◆ Task statement ◆
Set out every line of text from the items below as a single numbered list, skipping any blank lines. Leave the pictures out of your answer.

◆ Information given ◆
****************

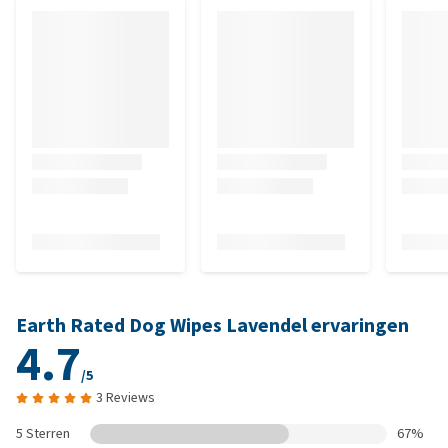
Earth Rated Dog Wipes Lavendel ervaringen
4.7
/5
3 Reviews
5 Sterren
67%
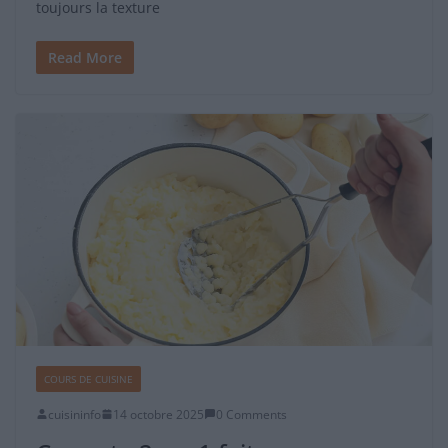
toujours la texture
Read More
COURS DE CUISINE
cuisininfo
14 octobre 2025
0 Comments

****************

◆ Solution to this exercise ◆
1. Earth Rated Dog Wipes Lavendel ervaringen
2. 4.7
3. /5
4. 3 Reviews
5. 5 Sterren
6. 67%
7. toujours la texture
8. Read More
9. COURS DE CUISINE
10. cuisininfo
11. 14 octobre 2025
12. 0 Comments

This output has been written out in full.